# [COMPLETE THE FOLLOWING]
1. Using the article on crash deaths, explain why ignition interlock systems are offered as a way to address alcohol-related crashes. Answer in one to three sentences.
2. Continue the article on crash deaths from the end of its final paragraph.

# [TEXT]

[Start of Attachment]

According to post-mortem data compiled by the National Highway Traffic Safety Administration (NHTSA)  18 % of drivers who were killed in motor vehicle crashes in 2009 tested positive for drugs.  The NHTSA report examined drug use by drivers involved in crashes in the United States.

However, the NHTSA stressed in its report that drug involvement does not mean the driver was impaired or that drug use was the cause of the crash. While the percentage is the same as it was in 2008, it represents an increase from the 13% figure found in 2005, 15% in 2006 and 16% in 2007.

The drug data was collected by states and analyzed by NHTSA as part of its Fatality Analysis Reporting System (FARS). The types of drugs recorded in FARS include both illicit drugs, as well as legally prescribed drugs and over-the-counter medicines.

The implications for drug-related driving safety are far reaching.  Earlier this fall, the National Highway Safety Administration (NHTSA) released final fatality data from 2009, which has since been summarized in various categories by the Insurance Institute for Highway Safety (IIHS). Consumer Reports reviewed the IIHS findings and its own past reports to offer a look back at roadway risks last year, while highlighting areas where lives can be saved in the future.

In particular, crash deaths related to alcohol consumption declined in the 1980s, but there has been little progress made since the mid-1990s. In 2009, there were 10,839 alcohol-impaired driving fatalities, marking a decline of 7.4% from 2008. That’s consistent with the decline in overall deaths from 2008 to 2009, as those are down over 9%.

Research by the IIHS estimates that 7,440 driver deaths would’ve been prevented if blood-alcohol content was below .08%. According to Consumer Reports, ignition interlock systems are one way to combat the problem, and the NHTSA is reviewing ways to help states increase interlock use and strengthen their laws. Many people who are involved in alcohol-related crashes are repeat offenders, so this is one way to tackle the problem that has proven effective in some states, says the report.

[End of Attachment]

# [EXTRACTED ENTRIES]
[Start of Attachment]

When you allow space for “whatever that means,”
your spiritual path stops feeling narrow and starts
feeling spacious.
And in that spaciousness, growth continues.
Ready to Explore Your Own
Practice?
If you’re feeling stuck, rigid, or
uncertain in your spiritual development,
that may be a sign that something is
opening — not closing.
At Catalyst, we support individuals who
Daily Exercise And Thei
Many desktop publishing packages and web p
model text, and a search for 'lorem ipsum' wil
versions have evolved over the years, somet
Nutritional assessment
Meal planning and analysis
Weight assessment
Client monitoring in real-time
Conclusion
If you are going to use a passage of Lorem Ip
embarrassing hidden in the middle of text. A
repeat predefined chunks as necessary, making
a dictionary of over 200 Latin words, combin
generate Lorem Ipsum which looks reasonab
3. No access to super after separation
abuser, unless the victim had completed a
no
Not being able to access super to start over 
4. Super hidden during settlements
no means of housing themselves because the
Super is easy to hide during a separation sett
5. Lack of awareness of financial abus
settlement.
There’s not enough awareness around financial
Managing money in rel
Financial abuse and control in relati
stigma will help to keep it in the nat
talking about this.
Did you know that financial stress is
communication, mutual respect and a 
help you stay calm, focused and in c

[End of Attachment]
[Start of Attachment]

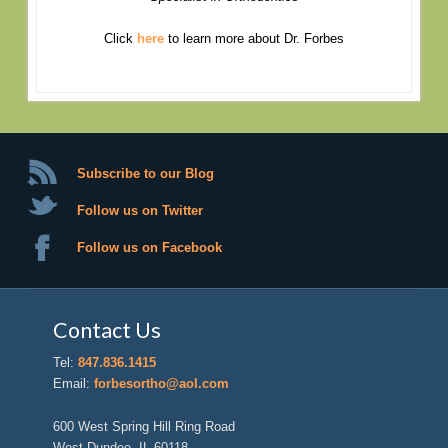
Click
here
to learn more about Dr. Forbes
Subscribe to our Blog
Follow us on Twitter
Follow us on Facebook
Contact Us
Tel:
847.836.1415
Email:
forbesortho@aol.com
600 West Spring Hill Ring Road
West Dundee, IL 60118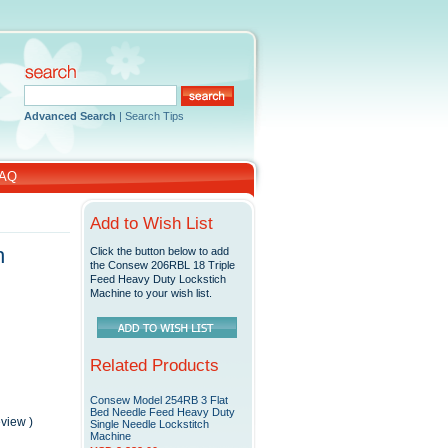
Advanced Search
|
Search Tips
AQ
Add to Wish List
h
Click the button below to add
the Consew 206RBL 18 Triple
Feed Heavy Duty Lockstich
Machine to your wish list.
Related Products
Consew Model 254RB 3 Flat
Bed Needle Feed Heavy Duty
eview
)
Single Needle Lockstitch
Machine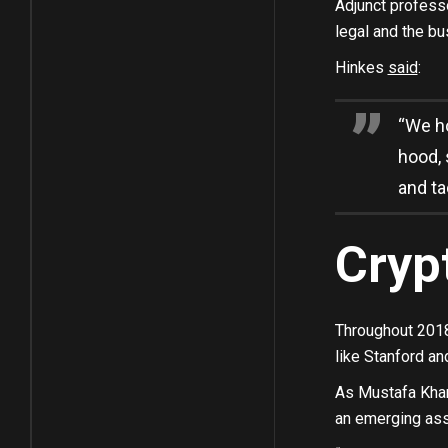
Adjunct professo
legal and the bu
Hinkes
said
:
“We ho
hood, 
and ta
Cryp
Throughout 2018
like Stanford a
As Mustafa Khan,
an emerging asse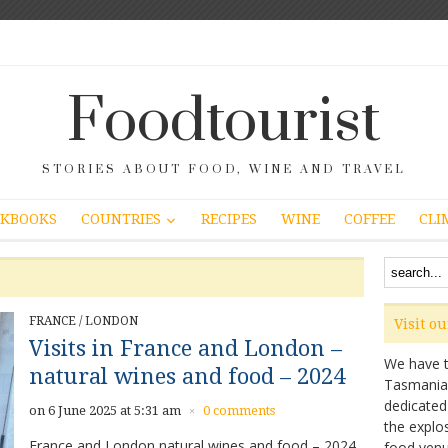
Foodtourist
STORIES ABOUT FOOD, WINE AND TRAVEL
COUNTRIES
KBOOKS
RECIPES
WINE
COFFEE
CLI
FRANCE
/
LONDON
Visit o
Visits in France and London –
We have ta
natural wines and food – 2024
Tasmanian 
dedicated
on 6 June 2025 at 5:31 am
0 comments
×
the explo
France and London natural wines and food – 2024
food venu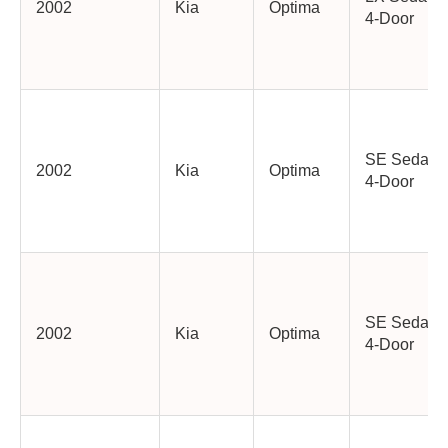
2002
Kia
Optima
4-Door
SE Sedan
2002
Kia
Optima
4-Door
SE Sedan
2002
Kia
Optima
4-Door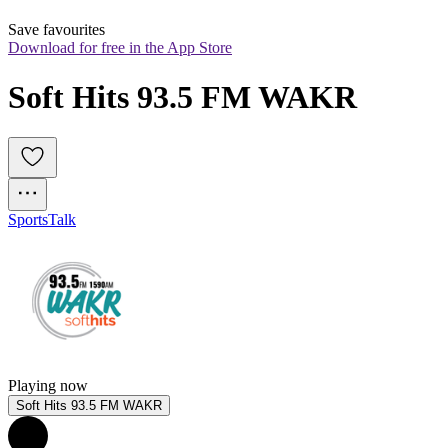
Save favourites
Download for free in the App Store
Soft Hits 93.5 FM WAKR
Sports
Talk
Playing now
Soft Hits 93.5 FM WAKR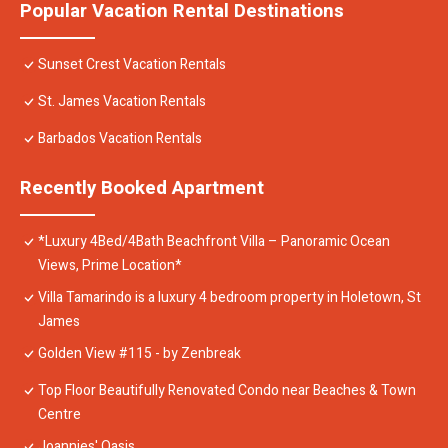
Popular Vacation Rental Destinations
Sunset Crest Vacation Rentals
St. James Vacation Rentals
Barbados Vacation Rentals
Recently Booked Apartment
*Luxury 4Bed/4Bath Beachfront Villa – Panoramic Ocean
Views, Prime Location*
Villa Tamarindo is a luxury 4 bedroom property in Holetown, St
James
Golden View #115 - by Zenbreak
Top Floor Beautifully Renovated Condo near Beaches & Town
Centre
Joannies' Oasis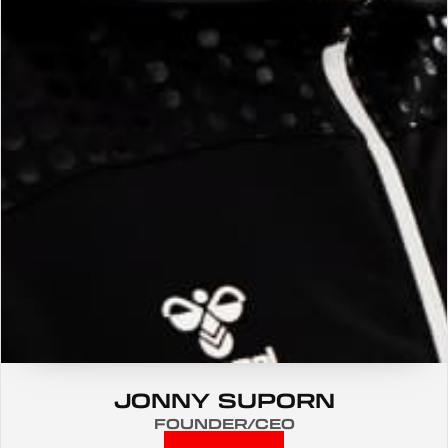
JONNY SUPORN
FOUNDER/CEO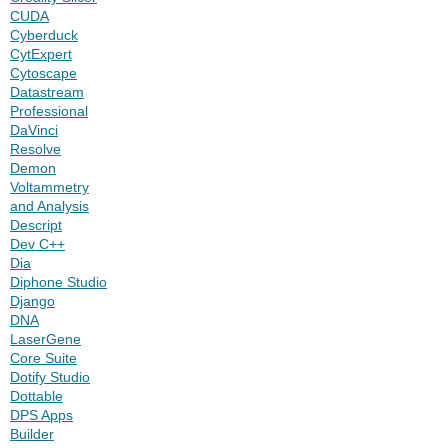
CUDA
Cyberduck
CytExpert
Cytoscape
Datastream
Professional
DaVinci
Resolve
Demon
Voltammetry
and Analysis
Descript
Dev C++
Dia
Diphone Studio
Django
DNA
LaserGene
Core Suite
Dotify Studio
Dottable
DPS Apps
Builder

[End of Attachment]
[Start of Attachment]

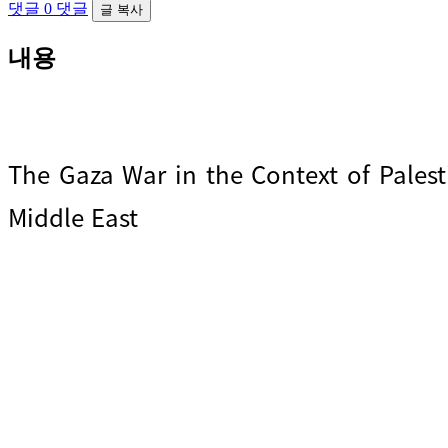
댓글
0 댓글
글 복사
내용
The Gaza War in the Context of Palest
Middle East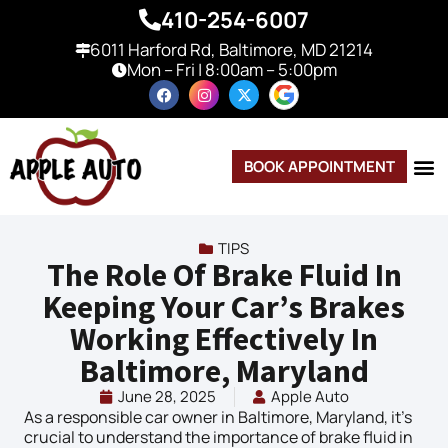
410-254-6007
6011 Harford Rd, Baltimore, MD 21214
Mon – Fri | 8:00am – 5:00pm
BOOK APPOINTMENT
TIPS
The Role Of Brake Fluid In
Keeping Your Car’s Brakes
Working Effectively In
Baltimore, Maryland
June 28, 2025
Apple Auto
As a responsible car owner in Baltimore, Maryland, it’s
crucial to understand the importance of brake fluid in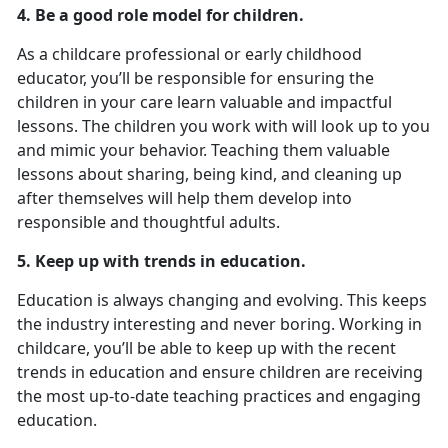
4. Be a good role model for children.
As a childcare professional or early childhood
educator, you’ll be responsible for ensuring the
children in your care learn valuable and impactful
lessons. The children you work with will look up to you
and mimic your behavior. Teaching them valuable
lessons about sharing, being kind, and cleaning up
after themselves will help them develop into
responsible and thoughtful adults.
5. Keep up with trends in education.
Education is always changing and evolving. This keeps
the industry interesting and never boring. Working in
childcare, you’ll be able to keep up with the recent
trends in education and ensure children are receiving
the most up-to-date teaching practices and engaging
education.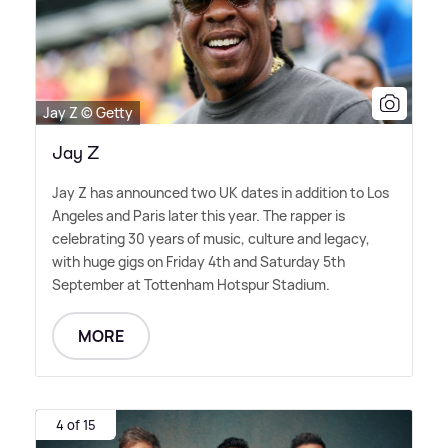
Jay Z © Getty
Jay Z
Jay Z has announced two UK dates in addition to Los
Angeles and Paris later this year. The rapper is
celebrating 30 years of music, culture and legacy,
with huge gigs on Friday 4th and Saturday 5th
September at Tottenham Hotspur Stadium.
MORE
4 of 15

[End of Attachment]

# [RESULTS BY TASK]
1. Many people involved in alcohol-related crashes are repeat offenders, so interlock systems are one way to tackle the problem. The report notes that this approach has proven effective in some states.

2.
The Associated Press reports three recent high-profile crashes have involved drug use by drivers:

In July 2009, a New York mother sped the wrong way for more than a mile with a minivan full of children, leading to a crash that killed her and seven others. The woman had a blood-alcohol level 2½ times the legal limit and had smoked marijuana within an hour of the crash.

In Phoenix, the driver of a dump truck struck a group of motorcycle riders in March, killing four people and injuring five others. Initial tests found the driver had methamphetamine in his system.

Kerlikowske said efforts against drugged driving could be helped by improved testing procedures and standards for detecting drug use by drivers, along with more police officers trained to detect drug use by motorists.

"Every driver on the road has a personal responsibility to operate his or her vehicle with full and uncompromised attention on the driving task," said NHTSA Administrator David Strickland. "While it’s clear that science and state policies regarding drugs and driving are evolving, one fact is indisputable. If you are taking any drugs that might impair your ability to drive safely, then you need to put common sense and caution to the forefront, and give your keys to someone else. It doesn’t matter if its drugs or alcohol, if you’re impaired, don’t drive."